### What needs to be done:
If a line in the entries contains the string "pixels", include that line in your answer.

'''

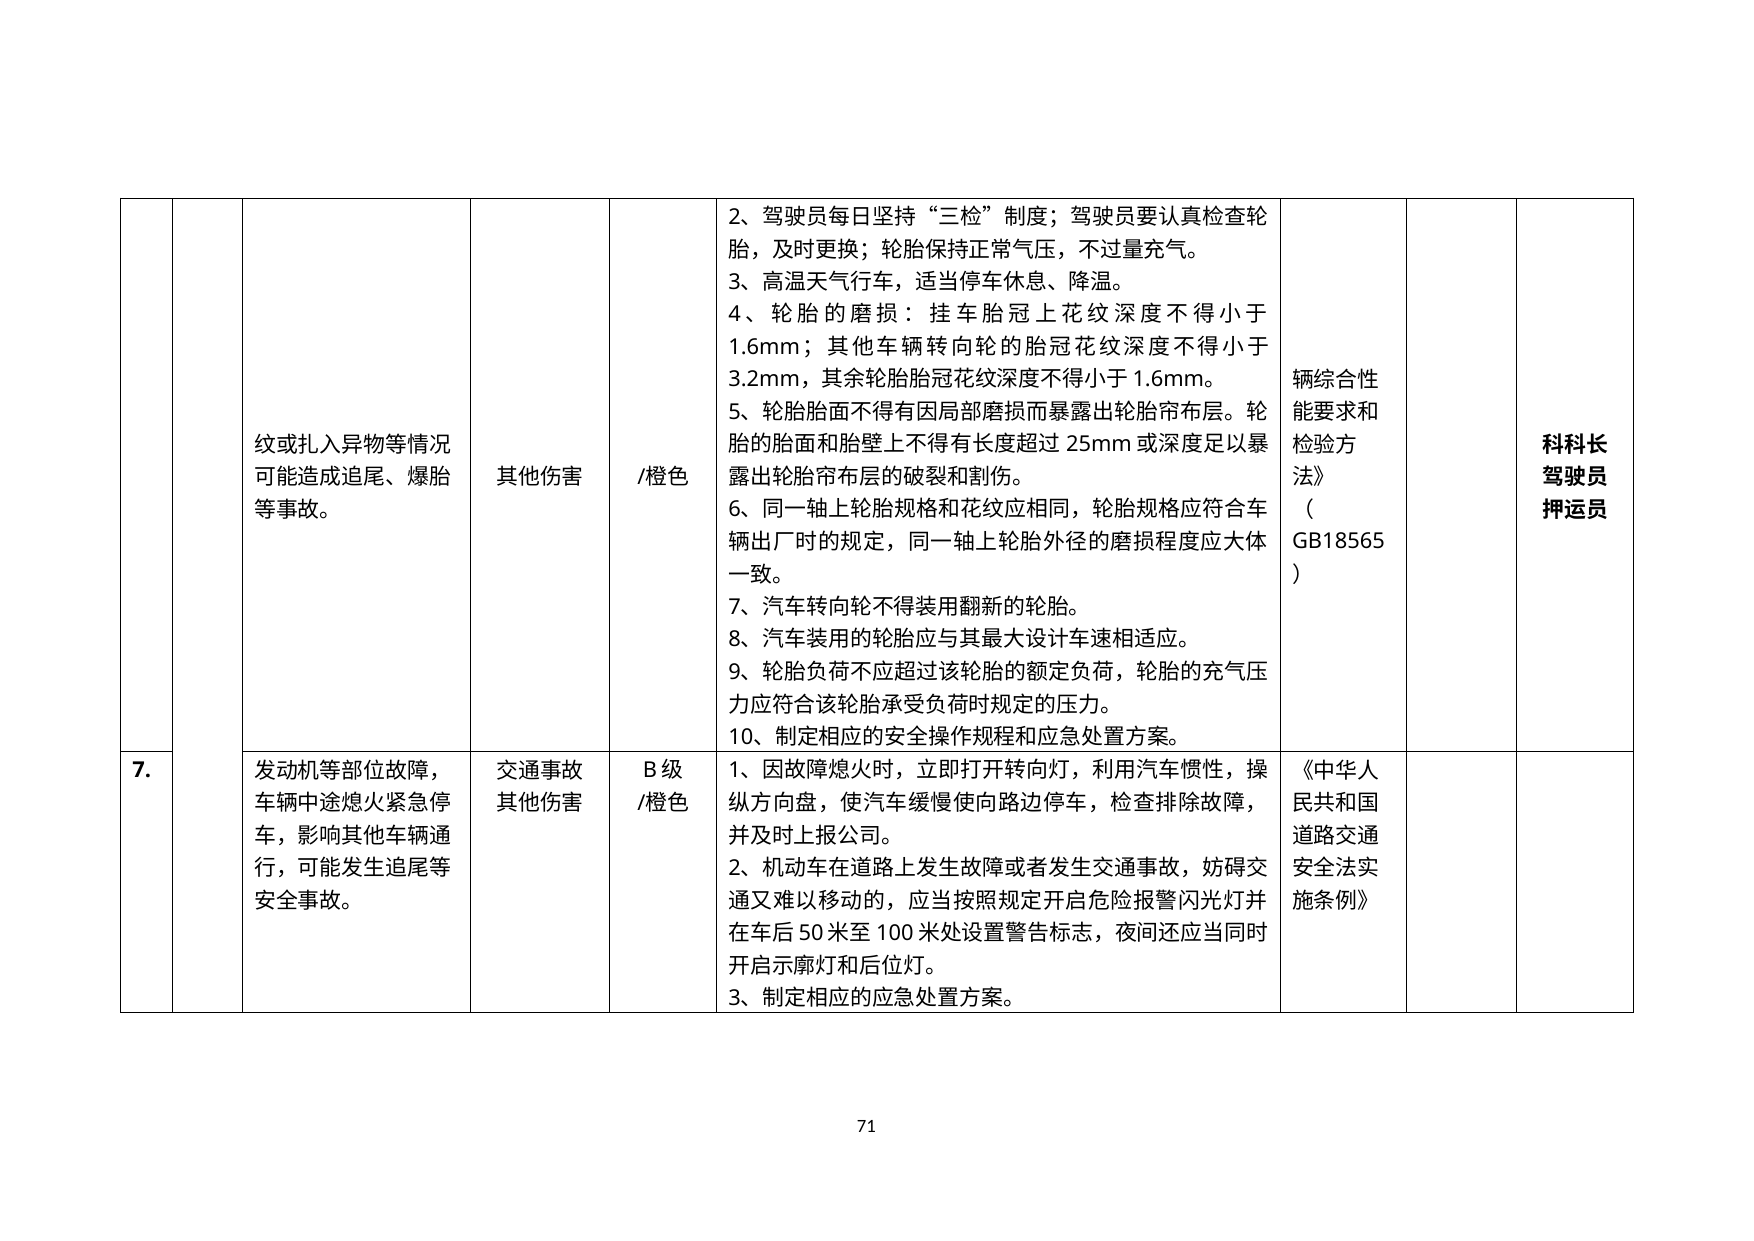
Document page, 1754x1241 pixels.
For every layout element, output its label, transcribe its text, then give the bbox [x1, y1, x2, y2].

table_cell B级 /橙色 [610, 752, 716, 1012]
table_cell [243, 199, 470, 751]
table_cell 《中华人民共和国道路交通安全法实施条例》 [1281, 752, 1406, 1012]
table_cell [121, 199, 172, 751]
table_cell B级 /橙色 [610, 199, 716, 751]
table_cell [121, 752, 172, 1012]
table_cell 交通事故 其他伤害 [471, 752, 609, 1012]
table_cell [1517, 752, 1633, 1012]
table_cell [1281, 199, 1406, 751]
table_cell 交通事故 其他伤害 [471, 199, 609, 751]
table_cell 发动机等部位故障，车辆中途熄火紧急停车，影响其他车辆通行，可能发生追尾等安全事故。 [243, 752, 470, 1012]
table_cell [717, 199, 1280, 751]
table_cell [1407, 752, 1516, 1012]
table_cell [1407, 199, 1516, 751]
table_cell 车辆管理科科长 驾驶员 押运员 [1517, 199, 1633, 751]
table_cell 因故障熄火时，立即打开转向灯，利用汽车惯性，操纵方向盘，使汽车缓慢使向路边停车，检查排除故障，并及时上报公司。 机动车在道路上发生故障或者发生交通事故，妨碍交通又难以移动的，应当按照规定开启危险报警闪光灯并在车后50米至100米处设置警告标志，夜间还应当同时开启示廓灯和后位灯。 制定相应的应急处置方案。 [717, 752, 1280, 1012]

'''
'''

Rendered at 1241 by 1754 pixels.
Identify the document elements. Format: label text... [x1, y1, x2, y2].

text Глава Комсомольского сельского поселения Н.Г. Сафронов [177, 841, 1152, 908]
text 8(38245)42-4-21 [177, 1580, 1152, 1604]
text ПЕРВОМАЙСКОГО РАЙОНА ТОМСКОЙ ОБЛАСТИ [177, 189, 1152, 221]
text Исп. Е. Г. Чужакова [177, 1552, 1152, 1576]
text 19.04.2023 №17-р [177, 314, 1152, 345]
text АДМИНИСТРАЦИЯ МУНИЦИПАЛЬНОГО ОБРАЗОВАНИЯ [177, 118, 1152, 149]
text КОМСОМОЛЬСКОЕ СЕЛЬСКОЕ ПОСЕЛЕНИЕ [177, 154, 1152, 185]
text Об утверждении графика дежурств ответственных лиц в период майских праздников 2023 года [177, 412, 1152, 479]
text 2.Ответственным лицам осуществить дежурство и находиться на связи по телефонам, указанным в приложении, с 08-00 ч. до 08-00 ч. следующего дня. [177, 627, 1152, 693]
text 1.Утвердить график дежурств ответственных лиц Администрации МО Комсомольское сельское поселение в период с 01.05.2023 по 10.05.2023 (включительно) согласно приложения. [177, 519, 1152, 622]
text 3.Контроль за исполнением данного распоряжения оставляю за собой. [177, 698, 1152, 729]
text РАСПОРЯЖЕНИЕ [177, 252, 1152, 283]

'''

### Exercise result:
Document page, 1754x1241 pixels.
Rendered at 1241 by 1754 pixels.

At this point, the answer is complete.